THE TASK ::
A word-for-word copy of the entries, with images excluded, is the expected answer.

EXERCISE DATA ::
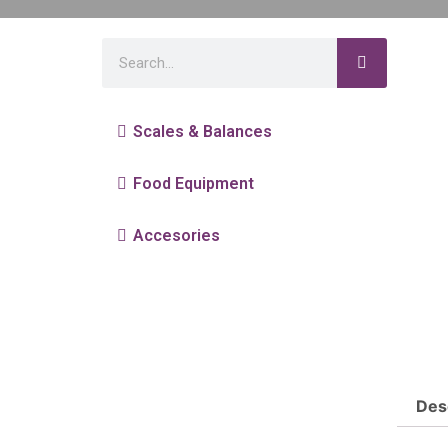
Scales & Balances
Food Equipment
Accesories
Des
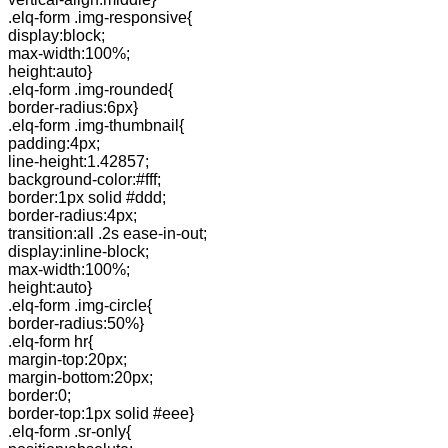
.elq-form .img-responsive{
display:block;
max-width:100%;
height:auto}
.elq-form .img-rounded{
border-radius:6px}
.elq-form .img-thumbnail{
padding:4px;
line-height:1.42857;
background-color:#fff;
border:1px solid #ddd;
border-radius:4px;
transition:all .2s ease-in-out;
display:inline-block;
max-width:100%;
height:auto}
.elq-form .img-circle{
border-radius:50%}
.elq-form hr{
margin-top:20px;
margin-bottom:20px;
border:0;
border-top:1px solid #eee}
.elq-form .sr-only{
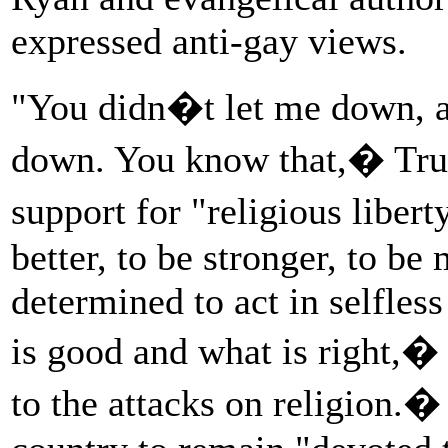
expressed anti-gay views.
"You didn�t let me down, an
down. You know that,� Tr
support for "religious libert
better, to be stronger, to b
determined to act in selfles
is good and what is right,� 
to the attacks on religion.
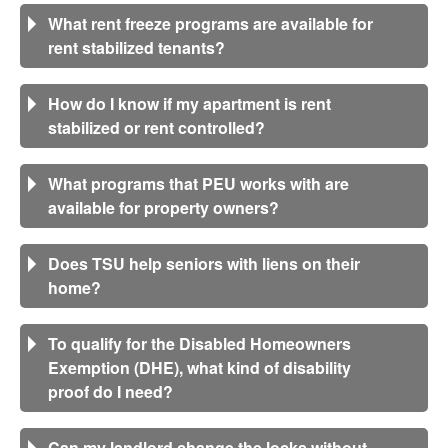
What rent freeze programs are available for
rent stabilized tenants?
How do I know if my apartment is rent
stabilized or rent controlled?
What programs that PEU works with are
available for property owners?
Does TSU help seniors with liens on their
home?
To qualify for the Disabled Homeowners
Exemption (DHE), what kind of disability
proof do I need?
Can my landlord change the locks without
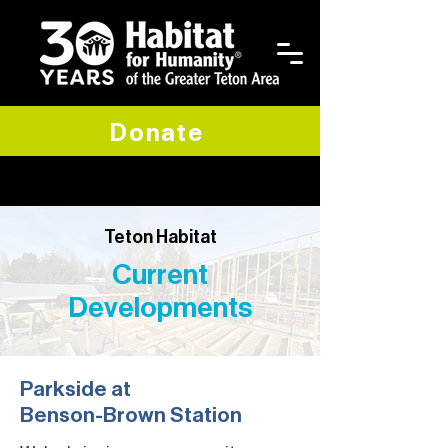
Donate
Teton Habitat
Current
Developments
Parkside at
Benson-Brown Station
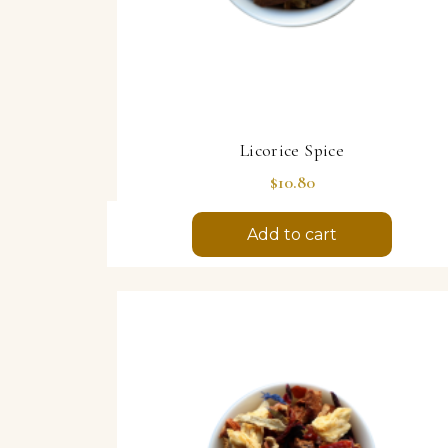
Licorice Spice
Price
$10.80
Add to cart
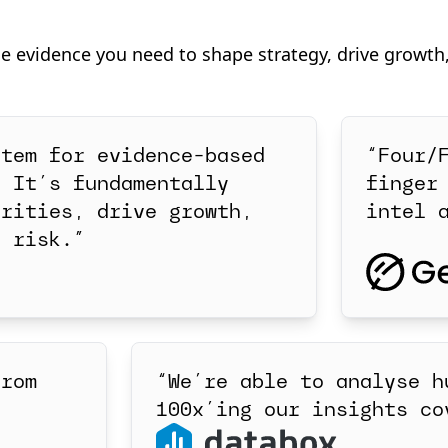
he evidence you need to shape strategy, drive growth
stem for evidence-based
“Four/
. It’s fundamentally
finger
orities, drive growth,
intel 
r risk.”
from
“We’re able to analyse h
100x’ing our insights co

REPLY TO THE EXERCISE ::
Scales & Balances
Food Equipment
Accesories
Des
.elq-form .img-responsive{
display:block;
max-width:100%;
height:auto}
.elq-form .img-rounded{
border-radius:6px}
.elq-form .img-thumbnail{
padding:4px;
line-height:1.42857;
background-color:#fff;
border:1px solid #ddd;
border-radius:4px;
transition:all .2s ease-in-out;
display:inline-block;
max-width:100%;
height:auto}
.elq-form .img-circle{
border-radius:50%}
.elq-form hr{
margin-top:20px;
margin-bottom:20px;
border:0;
border-top:1px solid #eee}
.elq-form .sr-only{
expressed anti-gay views.
"You didn�t let me down, an
down. You know that,� Tr
support for "religious libert
better, to be stronger, to b
determined to act in selfles
is good and what is right,� 
to the attacks on religion.
What rent freeze programs are available for
rent stabilized tenants?
How do I know if my apartment is rent
stabilized or rent controlled?
What programs that PEU works with are
available for property owners?
Does TSU help seniors with liens on their
home?
To qualify for the Disabled Homeowners
Exemption (DHE), what kind of disability
proof do I need?
Can my landlord change the locks without
Donate
Teton Habitat
Current
Developments
Parkside at
Benson-Brown Station
Licorice Spice
Price
$10.80
Add to cart
he evidence you need to shape strategy, drive growth
stem for evidence-based
“Four/
. It’s fundamentally
finger
orities, drive growth,
intel 
r risk.”
from
“We’re able to analyse h
100x’ing our insights co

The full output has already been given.